This suit is for the infringement of United States letters patent No. 1,981,760, issued November 20, 1934, to Victor L. Sussberg and assigned on December 3, 1934, to Sussberg & Feinberg, Inc., the plaintiff. The patent relates to a woman’s undergarment commonly known as a “slip,” and sold by plaintiff under the name of “Sylfit.” Several defenses were raised in the answer, but upon the trial the defendant relied solely upon the defense of invalidity for noninvention in view of the prior art.
The structural features of plaintiff’s garment are:
1. A slip made from two panels, front and back, each cut on the bias, with the top or yoke portion shaped so as to present a triangular or A-shaped projection.
2. To the top portions of each of such panels is secured a “brassiere section to present the desired support for the busts.”
3. This “brassiere section” is comprised of panels stitched along the edges of the A projection of the front and back panels, the front and back panels being joined together along their sides by stitching. Near the waist line the body and shield panels are curved like an arc so that when stitched together a curved seam is formed “immediately below the busts.”
Undergarments for women combining both a body portion and a brassiere section have been in general use for many years. The purpose and function of the bias cut— that is, cutting the material at an angle to the warp and filler threads — was disclosed and explained in Garfinkel’s patent No. 1,-877,745, issued September 13, 1932. The advantage of bias cut material is that a garment so made readily molds and adapts itself to the figure of the wearer because of the stretch permitted along the bias line. Bias cut slips made from two panels, front and back, connected by side seams and terminating in the upper portion in a triangular A shape into which shields were fitted, were being widely sold when the plaintiff produced its slip. Shields of various shapes had also been used. In the slips then on the market the body panels were cut with a straight triangular section extending from each side, so that when the shields were set in, the seam connecting the shields to the body panel formed a straight line from the center of the triangle to the sides.

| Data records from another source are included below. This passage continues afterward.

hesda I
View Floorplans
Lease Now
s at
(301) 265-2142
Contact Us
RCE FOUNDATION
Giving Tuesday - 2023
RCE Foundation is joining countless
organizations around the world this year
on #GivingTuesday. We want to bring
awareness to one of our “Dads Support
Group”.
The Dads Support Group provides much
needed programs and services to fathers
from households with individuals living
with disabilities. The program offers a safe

When form-fitting gowns for women came into vogue, a demand for close-fitting undergarments naturally followed, and the plaintiff produced its slip in which, instead of the straight seam below the bust, a curved one was used to make the slip fit more snugly and to prevent sagging. It is this curved seam which forms the basis of plaintiff’s claim of invention. The use of a curved seam, rather than a straight one, does not, I think, amount to invention and entitle the plaintiff to a monopoly of it. It seems to me that if a form-fitting garment was desired it would occur to one ordinarily skilled in the art of designing garments to use a curved seam instead of a straight one to make it fit better and to prevent sagging. The device of curved seams has been adopted by tailors for years to make a more shapely coat, and the idea is found in other articles of apparel of former years where a close fit and smoothness was wanted. In confirmation of this, counsel for defendant has submitted a number of illustrations from ladies’ fashion magazines and publications with more or less similar curved seams or which include the idea of such curved seams. These were submitted, not as showing anticipation of the patent, but for the purpose of showing the state of the art and that what this patentee did was not novel and does not 'involve invention.
*860The plaintiff stresses the commercial success of its “Sylfit” slip as proof of invention, but in the present instance its large sales may well have been due to its extensive advertising, or to circumstances other than invention. I think the patent is invalid for lack of invention, and the bill is dismissed.